By Chris Lee
leechris@grinnell.edu
Anyone walking past Herrick Chapel this past Monday may have been startled by the loud cries of “Life-elujah” and “Occupy-elujah!” coming from within. This week, Grinnell College hosted the Reverend Billy of the Church of Stop Shopping. Reverend Billy, famous for putting “We Are the 99%” to music, took the opportunity to preach to a packed audience about the dangers of American consumerism.
Reverend Billy, who has recently become a vocal supporter of the Occupy Wall Street (OWS) movement certainly had a lot to say, sharply criticizing a culture where our focus only extends as far as the next item we want to buy.
“We have to help each other learn to make very fundamental/basic changes in our communities,” Billy said. “The big banks and corporations … must be quickly … disempowered, and replaced by …direct democracy [and] community institutions.”
Much of the “sermon” was devoted to the undue influence that large companies have on our day to day lives. Reverend Billy’s remedies were somewhat sparse, if varied. True to its name, the Church of Stop Shopping dubbed Black Friday as “Don’t Buy Anything Week,” and will be staging a campaign against the consumerism associated with the holiday season. However, the Church of Stop Shopping warns against many sins within the American financial system.
“We were very involved with Bank Transfer Day, at Bank of America … [and] we had a big demonstration. The choir sang, and I preached,” Billy said. “They shut down the B of A though. They locked the doors! I guess they were afraid of us.”
One message that the Reverend expounded upon was that the change they sought wasn’t about policy. “It’s not programmatic, it’s systematic,” repeated Billy multiple times throughout his speech. And the changes that he believes will be necessary are both far-reaching and close to home.
“We have to start living over … we have to discover ourselves, how basic the changes are, how fundamental the changes are, that we need to make,” Billy clarified. “The community dynamics of generosity has been defeated for a long time by corporations, and what we’re discovering now is … the first thing to do is not have legislation that can become policy in Washington D.C.”

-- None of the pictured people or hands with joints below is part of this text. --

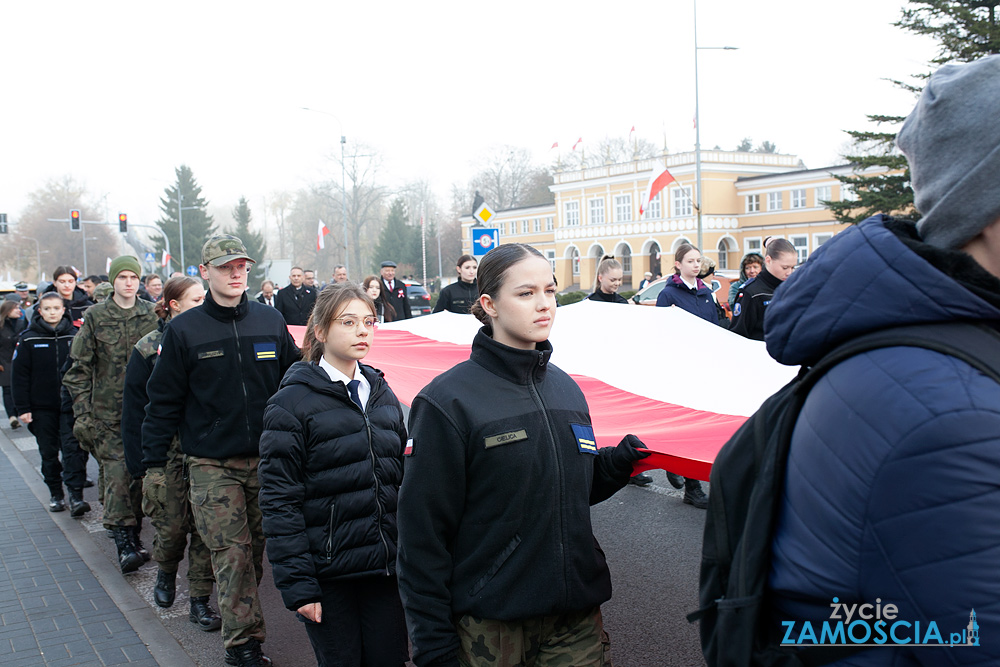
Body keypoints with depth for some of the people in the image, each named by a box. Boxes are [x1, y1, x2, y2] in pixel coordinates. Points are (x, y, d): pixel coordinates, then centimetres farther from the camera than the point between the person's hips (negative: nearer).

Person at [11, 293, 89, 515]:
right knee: (48, 452, 9)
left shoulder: (74, 336, 1)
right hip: (42, 407, 1)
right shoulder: (29, 339, 0)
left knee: (73, 448, -9)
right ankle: (55, 494, 22)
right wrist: (22, 408, -4)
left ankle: (76, 496, -10)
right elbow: (20, 376, 1)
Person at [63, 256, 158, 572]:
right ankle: (124, 545, -6)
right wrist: (83, 411, -3)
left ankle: (134, 536, 19)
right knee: (117, 475, -9)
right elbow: (80, 367, 3)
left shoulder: (152, 315, 5)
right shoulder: (96, 316, 1)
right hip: (107, 413, -2)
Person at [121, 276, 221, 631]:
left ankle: (200, 600, 11)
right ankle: (166, 573, 35)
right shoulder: (149, 348, -1)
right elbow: (134, 408, -1)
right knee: (172, 524, 4)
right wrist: (139, 462, -6)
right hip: (169, 452, -2)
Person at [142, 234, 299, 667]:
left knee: (256, 549, 11)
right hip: (211, 464, -2)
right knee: (232, 554, -4)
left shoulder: (271, 322, 5)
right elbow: (163, 401, 2)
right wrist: (154, 464, 0)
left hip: (266, 459, 3)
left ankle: (240, 625, 29)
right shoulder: (184, 330, -1)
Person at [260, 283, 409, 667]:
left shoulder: (381, 393, 9)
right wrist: (297, 584, -14)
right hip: (329, 573, -5)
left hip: (385, 565, 5)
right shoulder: (293, 402, -9)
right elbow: (279, 502, -11)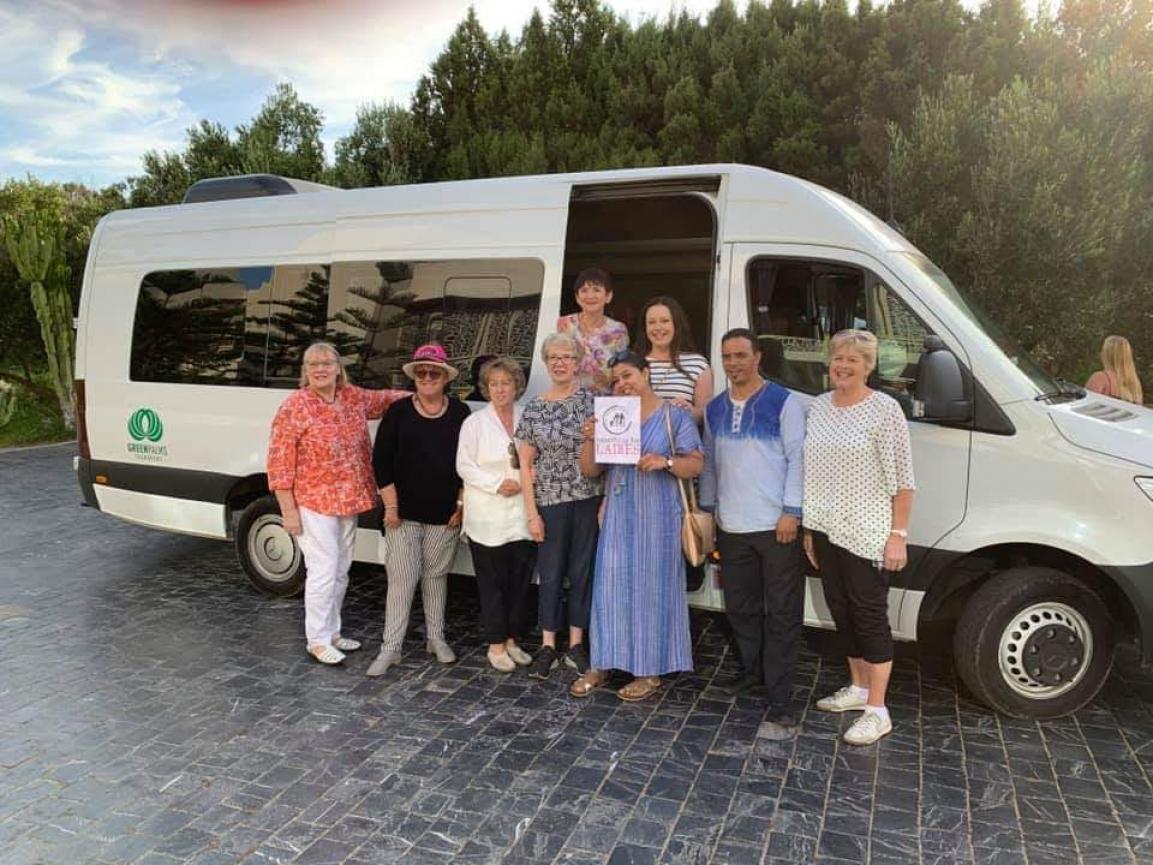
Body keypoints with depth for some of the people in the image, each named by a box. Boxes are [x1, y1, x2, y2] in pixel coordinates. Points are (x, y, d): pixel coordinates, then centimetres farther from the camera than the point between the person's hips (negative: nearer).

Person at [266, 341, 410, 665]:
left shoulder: (354, 397, 3)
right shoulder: (294, 407, -13)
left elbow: (384, 399, 24)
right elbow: (279, 462, -13)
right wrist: (289, 511, -15)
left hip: (349, 502, 7)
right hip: (314, 505, -6)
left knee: (341, 571, 15)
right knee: (323, 571, -4)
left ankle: (332, 632, 30)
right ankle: (317, 640, 12)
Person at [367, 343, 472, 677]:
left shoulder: (460, 414, 2)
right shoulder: (399, 413, 0)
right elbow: (381, 461, -1)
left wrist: (461, 504, 0)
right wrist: (391, 505, -6)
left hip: (445, 514, 1)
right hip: (404, 512, -1)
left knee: (436, 575, 12)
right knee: (401, 578, -1)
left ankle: (436, 637, 26)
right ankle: (390, 647, 8)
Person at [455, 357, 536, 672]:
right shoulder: (475, 422, 0)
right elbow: (465, 466, -4)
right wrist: (497, 484, -14)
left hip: (523, 514, 3)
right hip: (487, 517, -3)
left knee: (520, 580, 9)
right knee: (492, 582, 4)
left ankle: (511, 640, 24)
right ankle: (495, 645, 16)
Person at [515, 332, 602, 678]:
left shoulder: (592, 400, 0)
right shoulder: (534, 408, 2)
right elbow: (525, 465, 2)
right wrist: (532, 514, -2)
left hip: (589, 498, 0)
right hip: (551, 501, 0)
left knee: (582, 571, 8)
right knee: (551, 574, 7)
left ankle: (576, 644, 22)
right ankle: (548, 647, 19)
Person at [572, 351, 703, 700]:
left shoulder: (675, 415, 0)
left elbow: (696, 464, -4)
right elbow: (589, 470, 9)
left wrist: (665, 462, -21)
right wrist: (590, 439, -8)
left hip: (657, 517, -3)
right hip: (618, 517, 4)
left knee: (652, 587, 3)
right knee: (611, 586, 6)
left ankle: (650, 670, 14)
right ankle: (603, 664, 18)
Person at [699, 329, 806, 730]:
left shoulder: (784, 403, -4)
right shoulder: (714, 408, 12)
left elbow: (797, 459, -7)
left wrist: (791, 511, -13)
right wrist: (708, 508, 13)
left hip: (777, 525, -5)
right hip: (732, 527, 6)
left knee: (782, 613, 0)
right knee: (740, 607, 14)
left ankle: (779, 696, 6)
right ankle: (754, 672, 33)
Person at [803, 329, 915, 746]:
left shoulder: (884, 409, -10)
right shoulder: (819, 406, 8)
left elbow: (902, 479, -11)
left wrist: (899, 533, -16)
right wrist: (810, 527, 13)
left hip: (868, 534, -6)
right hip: (827, 530, 7)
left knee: (870, 615, -1)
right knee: (842, 611, 15)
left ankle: (877, 711, 8)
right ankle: (858, 688, 32)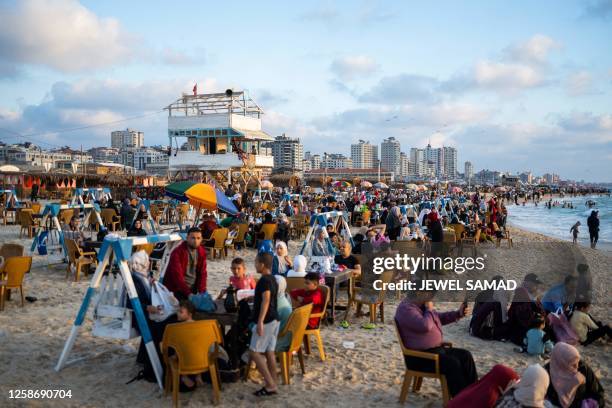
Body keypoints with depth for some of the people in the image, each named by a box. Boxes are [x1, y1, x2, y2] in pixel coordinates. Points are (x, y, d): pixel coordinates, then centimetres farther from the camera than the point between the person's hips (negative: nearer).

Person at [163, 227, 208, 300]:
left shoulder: (202, 252, 1)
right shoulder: (177, 252, -16)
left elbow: (202, 273, 2)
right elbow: (177, 275, -21)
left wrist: (201, 291, -12)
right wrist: (188, 294, -28)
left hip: (193, 288, 6)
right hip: (177, 289, -6)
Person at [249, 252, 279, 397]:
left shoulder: (264, 280, -16)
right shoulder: (272, 279, 13)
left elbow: (266, 300, -26)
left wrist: (260, 321, -29)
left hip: (266, 321, -9)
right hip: (274, 320, 9)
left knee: (255, 352, -4)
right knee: (269, 352, 11)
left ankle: (270, 385, -5)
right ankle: (272, 385, 14)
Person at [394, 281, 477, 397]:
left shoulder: (422, 306, 12)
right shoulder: (406, 309, -20)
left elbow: (440, 318, 25)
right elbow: (425, 326, -32)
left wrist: (458, 313, 11)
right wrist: (429, 310, -15)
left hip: (436, 349, 10)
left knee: (465, 356, 3)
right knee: (452, 363, -26)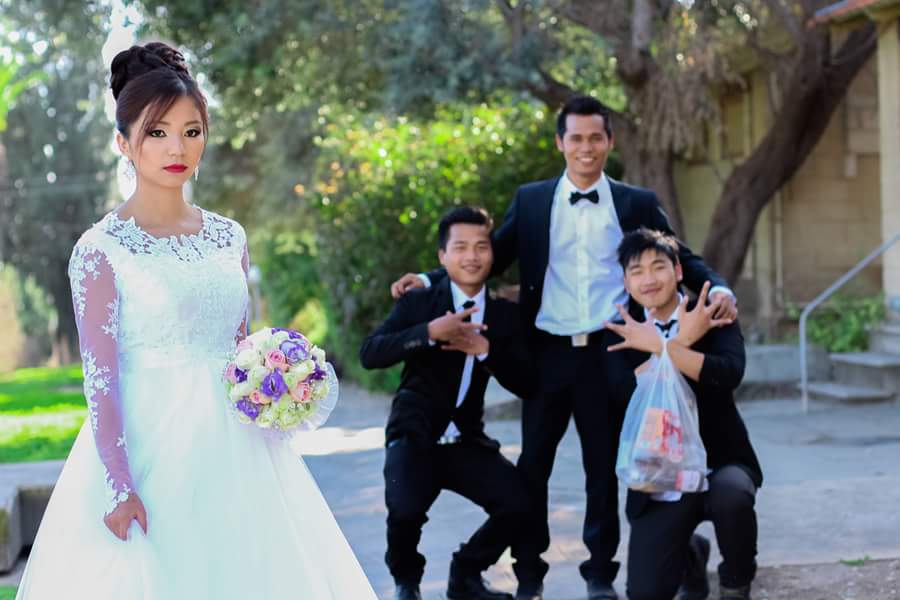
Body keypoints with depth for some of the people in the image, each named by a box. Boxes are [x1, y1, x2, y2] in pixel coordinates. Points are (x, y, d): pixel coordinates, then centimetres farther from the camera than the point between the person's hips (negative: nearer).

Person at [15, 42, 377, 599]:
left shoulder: (229, 237, 8)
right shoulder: (102, 249, -6)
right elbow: (100, 376, -10)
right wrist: (119, 488, -16)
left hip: (234, 452, 5)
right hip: (150, 450, -5)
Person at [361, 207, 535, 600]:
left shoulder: (505, 314, 6)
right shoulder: (418, 302, -2)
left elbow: (526, 385, -1)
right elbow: (369, 354, -16)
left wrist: (486, 350, -18)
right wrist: (430, 332, -29)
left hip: (466, 441, 3)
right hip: (415, 435, -3)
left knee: (516, 503, -19)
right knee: (406, 511, -28)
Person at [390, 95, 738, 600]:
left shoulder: (637, 204, 5)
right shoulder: (530, 201, 7)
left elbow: (681, 259, 6)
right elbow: (489, 257, 7)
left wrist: (718, 288, -14)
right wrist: (429, 280, -5)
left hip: (607, 353, -1)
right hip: (548, 352, 1)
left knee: (604, 466, 8)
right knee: (533, 464, 6)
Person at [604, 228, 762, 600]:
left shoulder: (713, 315, -2)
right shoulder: (623, 331, 1)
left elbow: (729, 374, -22)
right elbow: (631, 392, -17)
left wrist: (662, 346, -28)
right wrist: (683, 340, -21)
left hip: (721, 462, -1)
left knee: (731, 495, -37)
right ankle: (690, 555, 28)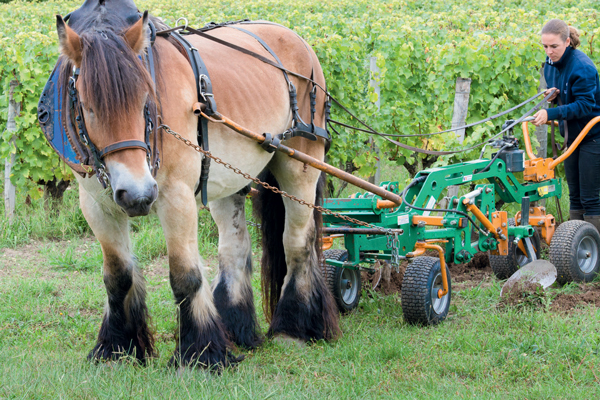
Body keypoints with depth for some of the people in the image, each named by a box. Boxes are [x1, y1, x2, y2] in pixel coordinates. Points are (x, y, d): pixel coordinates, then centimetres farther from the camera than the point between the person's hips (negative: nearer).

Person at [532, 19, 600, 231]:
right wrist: (553, 94, -6)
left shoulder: (582, 67, -23)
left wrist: (551, 114, -33)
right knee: (575, 195, 12)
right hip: (572, 135, 8)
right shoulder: (550, 64, 3)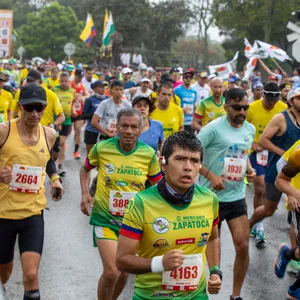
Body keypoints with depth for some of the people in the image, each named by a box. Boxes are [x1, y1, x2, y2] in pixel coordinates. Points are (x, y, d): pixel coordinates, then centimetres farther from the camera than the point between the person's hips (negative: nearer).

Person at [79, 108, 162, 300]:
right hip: (105, 219, -2)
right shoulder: (101, 148, -11)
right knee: (111, 272, -14)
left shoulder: (149, 154, -9)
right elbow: (85, 169, 9)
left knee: (124, 272, 16)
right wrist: (85, 193, -5)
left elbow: (158, 185, 5)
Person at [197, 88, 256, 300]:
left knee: (243, 246, 2)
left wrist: (249, 169, 2)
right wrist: (210, 175, -23)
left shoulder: (250, 129, 5)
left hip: (237, 197, 5)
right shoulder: (213, 128, -15)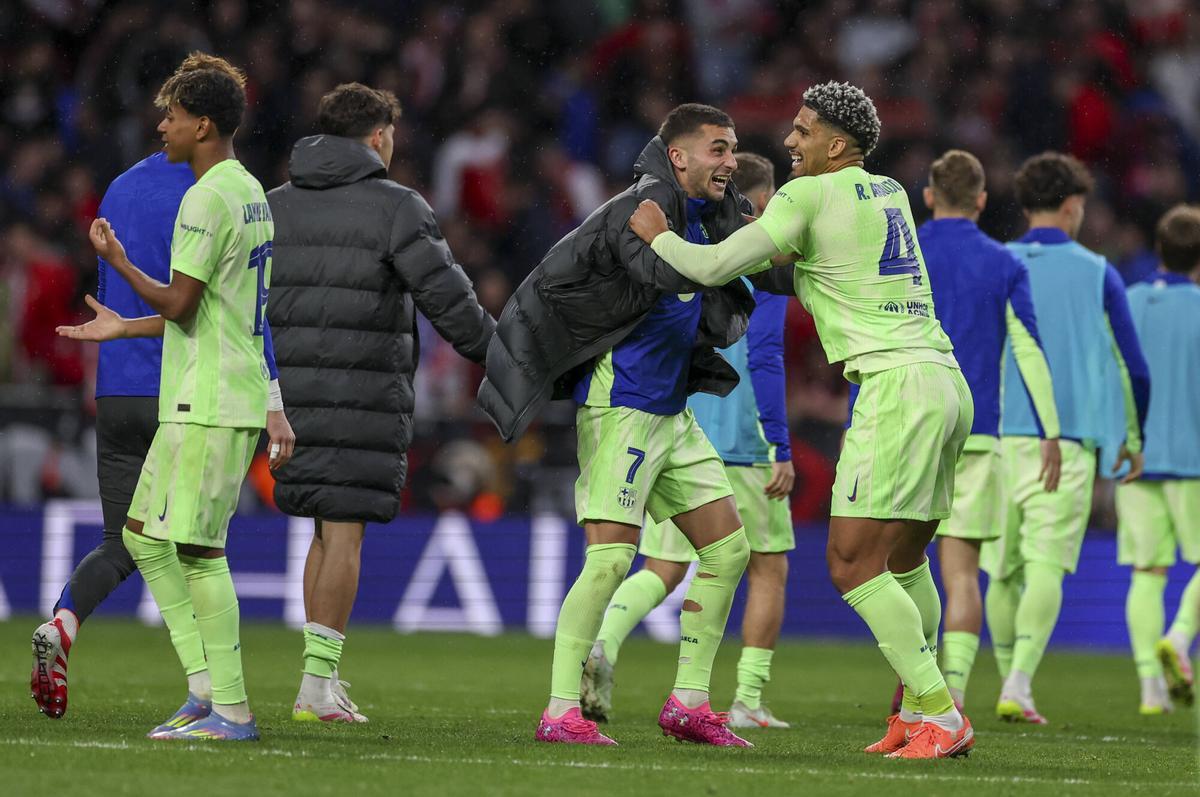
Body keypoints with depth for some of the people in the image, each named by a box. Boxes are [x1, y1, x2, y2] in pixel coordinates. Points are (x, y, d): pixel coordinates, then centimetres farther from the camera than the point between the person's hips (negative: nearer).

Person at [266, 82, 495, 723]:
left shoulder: (274, 206, 12)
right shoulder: (396, 208, -4)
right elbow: (449, 301, -6)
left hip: (292, 391, 5)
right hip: (364, 394, -5)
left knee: (325, 530, 13)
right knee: (343, 533, -3)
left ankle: (319, 680, 9)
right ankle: (319, 684, -6)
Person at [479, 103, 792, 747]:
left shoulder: (705, 215, 11)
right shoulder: (645, 204, -15)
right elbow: (667, 272, -35)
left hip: (670, 415, 9)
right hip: (621, 408, -9)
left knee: (729, 549, 7)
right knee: (609, 559, -14)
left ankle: (687, 703, 12)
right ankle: (560, 712, -10)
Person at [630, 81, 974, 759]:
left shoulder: (808, 196, -4)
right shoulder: (890, 192, 19)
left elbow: (716, 267, -5)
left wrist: (657, 235, 12)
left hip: (898, 385, -9)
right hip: (947, 380, 9)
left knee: (853, 562, -9)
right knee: (904, 559, 17)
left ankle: (943, 717, -14)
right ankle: (919, 711, 18)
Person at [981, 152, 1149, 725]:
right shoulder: (1097, 274, 2)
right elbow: (1131, 366, 5)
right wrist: (1133, 438, 19)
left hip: (997, 437, 3)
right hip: (1067, 441, -3)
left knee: (1002, 569, 12)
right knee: (1045, 568, -6)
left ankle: (1010, 681, 19)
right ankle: (1019, 685, -20)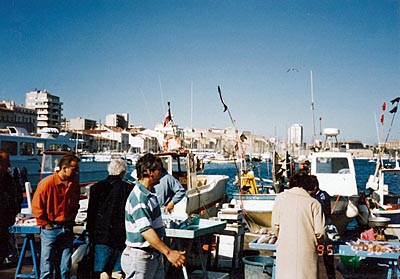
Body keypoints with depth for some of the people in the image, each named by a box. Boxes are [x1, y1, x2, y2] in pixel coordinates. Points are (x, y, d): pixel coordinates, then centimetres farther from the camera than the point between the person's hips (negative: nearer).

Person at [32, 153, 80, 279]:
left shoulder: (75, 184, 3)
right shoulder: (47, 183, -15)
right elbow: (36, 206, -10)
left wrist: (71, 220, 9)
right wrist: (45, 224, -8)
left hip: (67, 229, 5)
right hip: (51, 229, -5)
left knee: (65, 267, 12)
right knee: (47, 267, 2)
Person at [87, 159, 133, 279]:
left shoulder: (97, 187, -2)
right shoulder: (129, 189, -6)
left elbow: (91, 214, 2)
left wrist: (91, 234, 12)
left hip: (103, 236, 0)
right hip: (122, 236, 0)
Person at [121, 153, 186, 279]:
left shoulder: (149, 195, 11)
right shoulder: (138, 198, -22)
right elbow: (146, 231, -29)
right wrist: (168, 252, -32)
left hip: (155, 256, 10)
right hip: (140, 257, -10)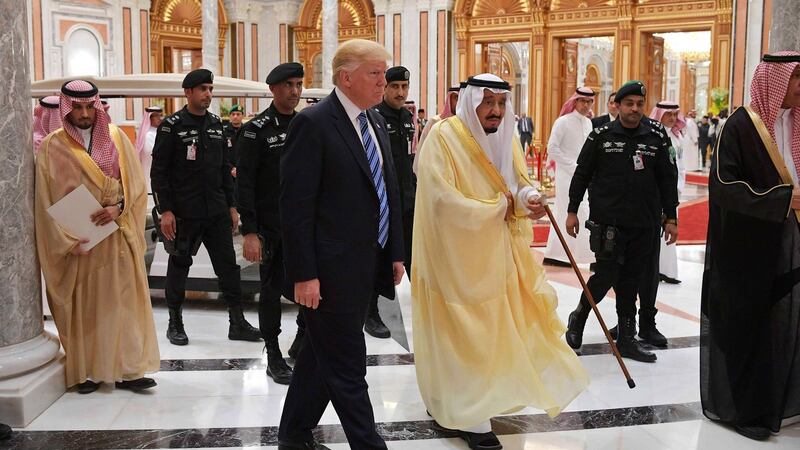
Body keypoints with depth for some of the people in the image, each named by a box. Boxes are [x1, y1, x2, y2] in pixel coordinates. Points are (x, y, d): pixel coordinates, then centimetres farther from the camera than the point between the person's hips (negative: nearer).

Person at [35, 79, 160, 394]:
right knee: (83, 306, 3)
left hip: (118, 236, 1)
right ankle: (87, 371, 13)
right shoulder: (52, 147, -1)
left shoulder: (116, 137, 4)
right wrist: (67, 242, -11)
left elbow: (136, 183, 3)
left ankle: (128, 369, 6)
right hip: (77, 241, -1)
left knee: (123, 302, 1)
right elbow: (46, 202, -2)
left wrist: (118, 208, -15)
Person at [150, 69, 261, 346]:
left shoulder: (216, 124, 11)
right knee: (179, 266, 7)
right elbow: (159, 172, -8)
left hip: (217, 211, 5)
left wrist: (231, 205, 12)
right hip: (184, 213, -5)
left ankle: (237, 323, 12)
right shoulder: (172, 126, -6)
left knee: (228, 265, 5)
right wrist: (165, 211, -13)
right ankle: (175, 324, 21)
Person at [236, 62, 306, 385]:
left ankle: (301, 345, 28)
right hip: (271, 227, -4)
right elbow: (244, 184, -11)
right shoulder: (256, 130, -7)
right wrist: (249, 233, -17)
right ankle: (274, 357, 19)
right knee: (272, 289, 5)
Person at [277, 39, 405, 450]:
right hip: (331, 270, -8)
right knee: (347, 367, 2)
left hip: (365, 268, 8)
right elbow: (295, 205, -16)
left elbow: (389, 191, 17)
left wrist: (395, 253, 14)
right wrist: (304, 274, -18)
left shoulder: (376, 122, 12)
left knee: (321, 355, 19)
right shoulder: (313, 123, -13)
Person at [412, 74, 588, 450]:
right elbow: (444, 200, -24)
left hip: (497, 252, 7)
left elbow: (518, 183, 7)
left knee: (495, 326, 13)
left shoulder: (503, 137, 6)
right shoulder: (444, 137, -17)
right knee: (465, 334, 2)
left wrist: (527, 198, -18)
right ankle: (471, 417, 16)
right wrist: (499, 207, -14)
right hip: (457, 254, -7)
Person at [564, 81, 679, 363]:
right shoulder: (601, 136, 0)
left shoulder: (657, 136, 5)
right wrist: (572, 211, 3)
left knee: (631, 281, 8)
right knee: (606, 276, -4)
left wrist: (671, 218, 7)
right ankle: (578, 318, 22)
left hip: (644, 224, 3)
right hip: (607, 221, -2)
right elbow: (582, 175, 5)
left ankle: (627, 339, 18)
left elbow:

Billy practices what he preaches—the entire event involved an enormous amount of walking amongst the crowd, as well as involving the audience as a whole.
With boisterous outcries of “Occupy-elujah!” Reverend Billy got his parishioners off of their seats and into the streets of Grinnell. The performance ended on a powerful note, as Reverend Billy stormed up the aisle of the church and took the show on the road, literally. Intrigued members of the audience spilled out the chapel’s doors after Billy to find out where the wandering preacher had gone.
As any newly converted member of the Stop Shopping Church could tell you, all present could feel the Spirit (or at least their breath) in the air as they listened to the call to buy no more Christmas presents. Elise Gallant, who will graduate at the end of the semester, was just one of many who was moved by Preacher Billy’s dynamic performance.
“I thought that Rev. Billy did a really good job of connecting some of the disparate threads within the Occupy movement, specifically addressing the need to create a definitive set of propositions and tenets [for the movement],” Gallant remarked. “This movement is not about policy making, it is about lifestyle change, and burgeoning new ways of thinking about the world that are outside of the scope of needing to buy something to make yourself happy.”